▸ **THE PROBLEM**
Retype the line where "Legújabb értékelések" appears and each line that follows it down to the last line of the records below. Leave the pictures out.
##### DATA
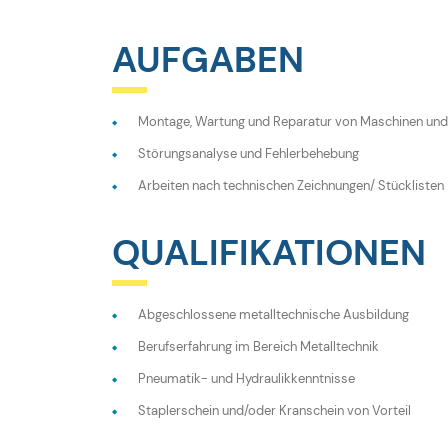
AUFGABEN
Montage, Wartung und Reparatur von Maschinen und
Störungsanalyse und Fehlerbehebung
Arbeiten nach technischen Zeichnungen/ Stücklisten
QUALIFIKATIONEN
Abgeschlossene metalltechnische Ausbildung
Berufserfahrung im Bereich Metalltechnik
Pneumatik- und Hydraulikkenntnisse
Staplerschein und/oder Kranschein von Vorteil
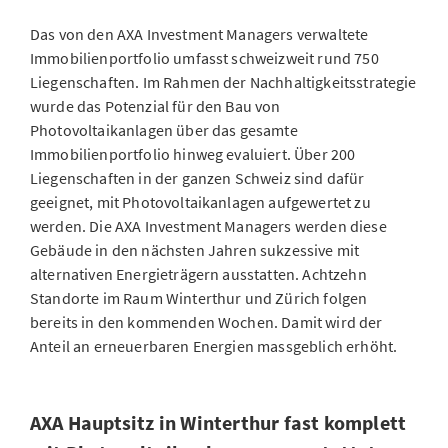
Das von den AXA Investment Managers verwaltete
Immobilienportfolio umfasst schweizweit rund 750
Liegenschaften. Im Rahmen der Nachhaltigkeitsstrategie
wurde das Potenzial für den Bau von
Photovoltaikanlagen über das gesamte
Immobilienportfolio hinweg evaluiert. Über 200
Liegenschaften in der ganzen Schweiz sind dafür
geeignet, mit Photovoltaikanlagen aufgewertet zu
werden. Die AXA Investment Managers werden diese
Gebäude in den nächsten Jahren sukzessive mit
alternativen Energieträgern ausstatten. Achtzehn
Standorte im Raum Winterthur und Zürich folgen
bereits in den kommenden Wochen. Damit wird der
Anteil an erneuerbaren Energien massgeblich erhöht.
AXA Hauptsitz in Winterthur fast komplett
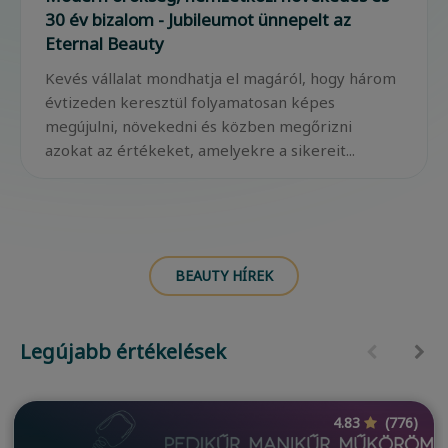
30 év bizalom - Jubileumot ünnepelt az
Eternal Beauty
Kevés vállalat mondhatja el magáról, hogy három
évtizeden keresztül folyamatosan képes
megújulni, növekedni és közben megőrizni
azokat az értékeket, amelyekre a sikereit...
BEAUTY HÍREK
Legújabb értékelések
4.83
(776)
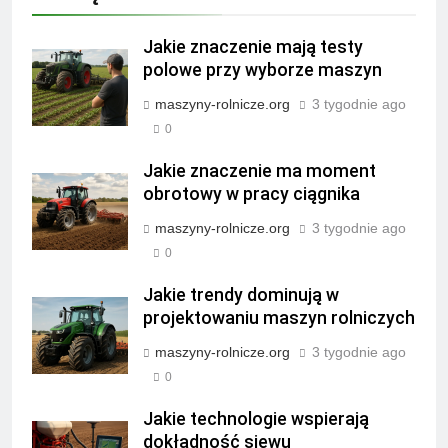
Jakie znaczenie mają testy
polowe przy wyborze maszyn
maszyny-rolnicze.org
3 tygodnie ago
0
Jakie znaczenie ma moment
obrotowy w pracy ciągnika
maszyny-rolnicze.org
3 tygodnie ago
0
Jakie trendy dominują w
projektowaniu maszyn rolniczych
maszyny-rolnicze.org
3 tygodnie ago
0
Jakie technologie wspierają
dokładność siewu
##########
▸ **RESPONSE AREA**
Legújabb értékelések
4.83
(776)
Jakie znaczenie mają testy
polowe przy wyborze maszyn
maszyny-rolnicze.org
3 tygodnie ago
0
Jakie znaczenie ma moment
obrotowy w pracy ciągnika
maszyny-rolnicze.org
3 tygodnie ago
0
Jakie trendy dominują w
projektowaniu maszyn rolniczych
maszyny-rolnicze.org
3 tygodnie ago
0
Jakie technologie wspierają
dokładność siewu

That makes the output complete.